• [EXERCISE]:
Within the entries below, count the lines that hold the string "JSON" and give only that number.

• [THE DATA]:

• • • •

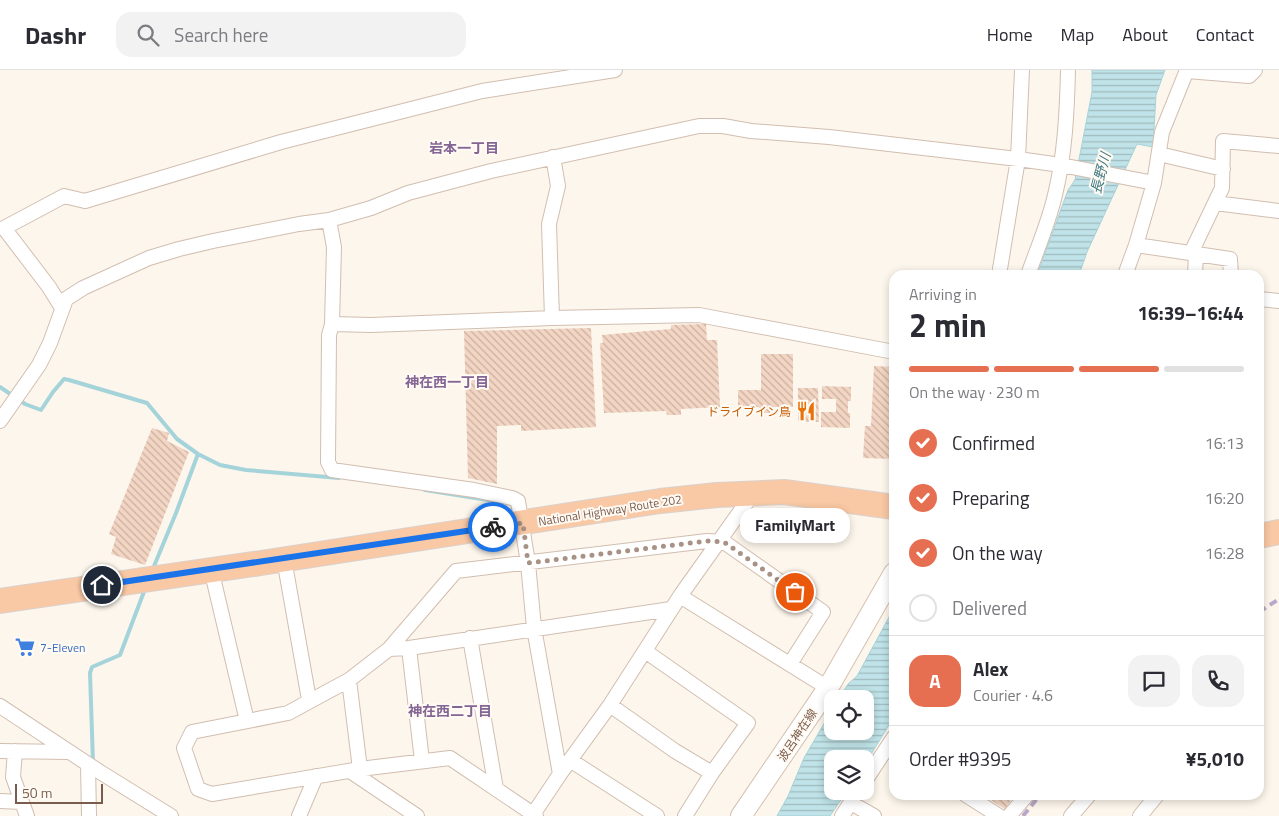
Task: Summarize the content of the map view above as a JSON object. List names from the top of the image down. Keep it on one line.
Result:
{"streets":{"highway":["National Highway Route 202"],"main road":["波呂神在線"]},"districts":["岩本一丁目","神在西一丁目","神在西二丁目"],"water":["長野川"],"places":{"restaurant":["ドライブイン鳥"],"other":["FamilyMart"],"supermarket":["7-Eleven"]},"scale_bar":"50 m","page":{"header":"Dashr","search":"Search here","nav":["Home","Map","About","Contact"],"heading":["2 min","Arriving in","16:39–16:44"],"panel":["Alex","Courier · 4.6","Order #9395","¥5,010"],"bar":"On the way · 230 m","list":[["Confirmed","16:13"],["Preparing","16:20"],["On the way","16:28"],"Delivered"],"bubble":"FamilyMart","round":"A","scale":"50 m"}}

• • • •

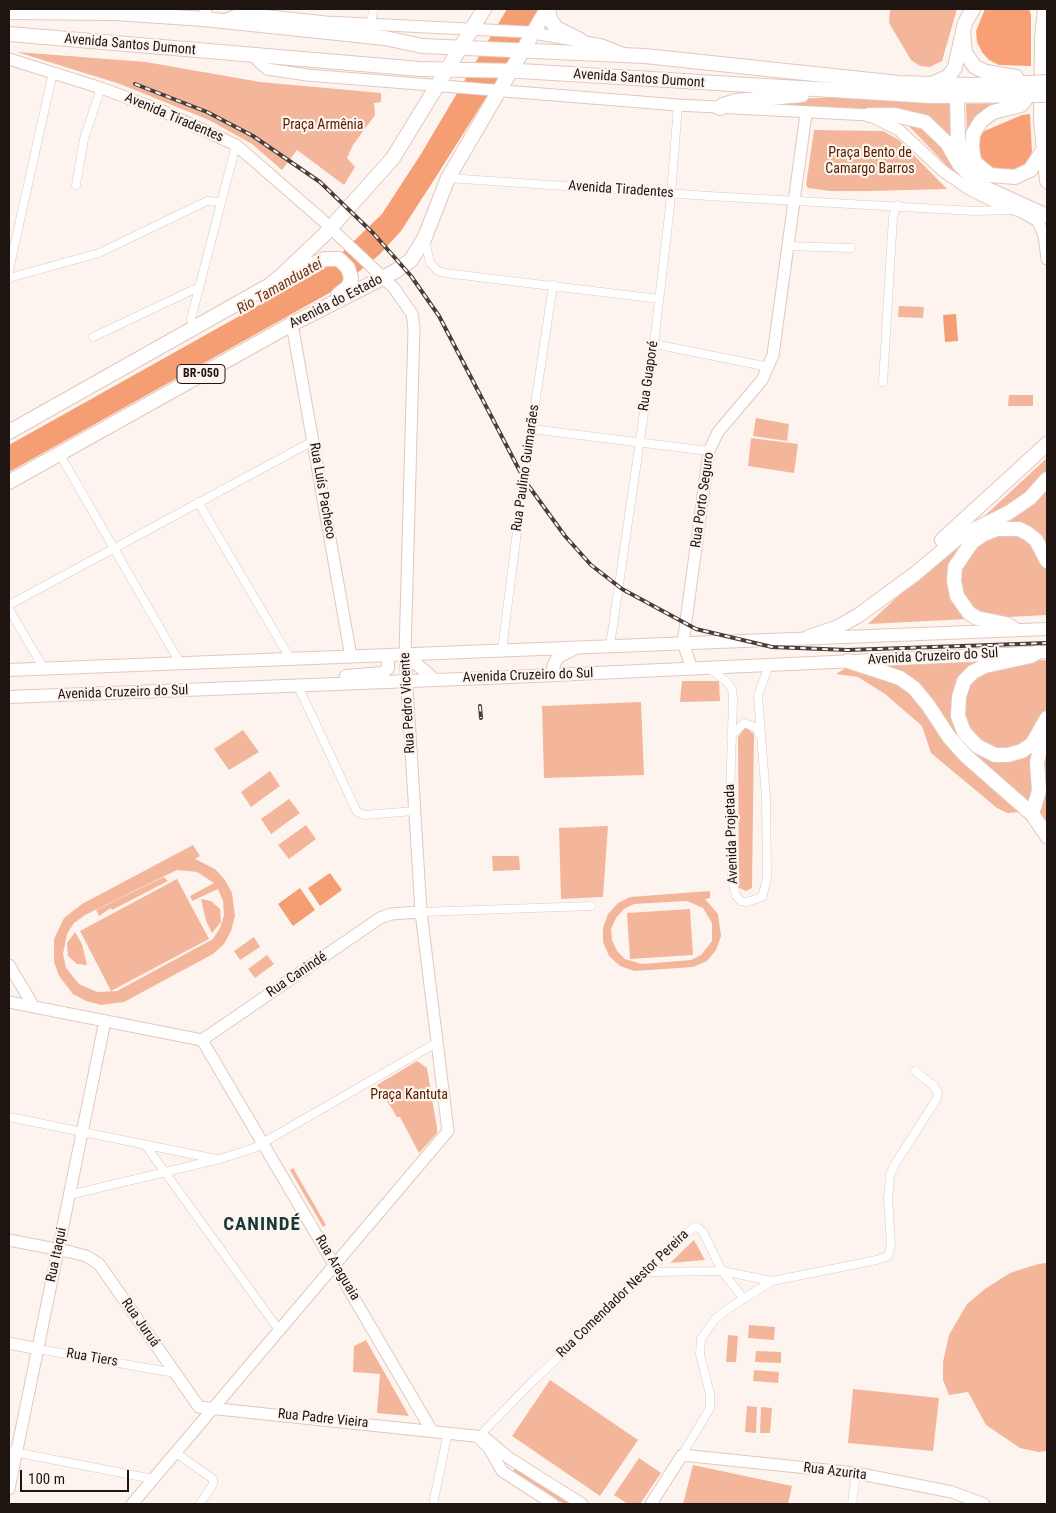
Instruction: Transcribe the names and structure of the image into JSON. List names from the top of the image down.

• • • •

• [REPLY]:
2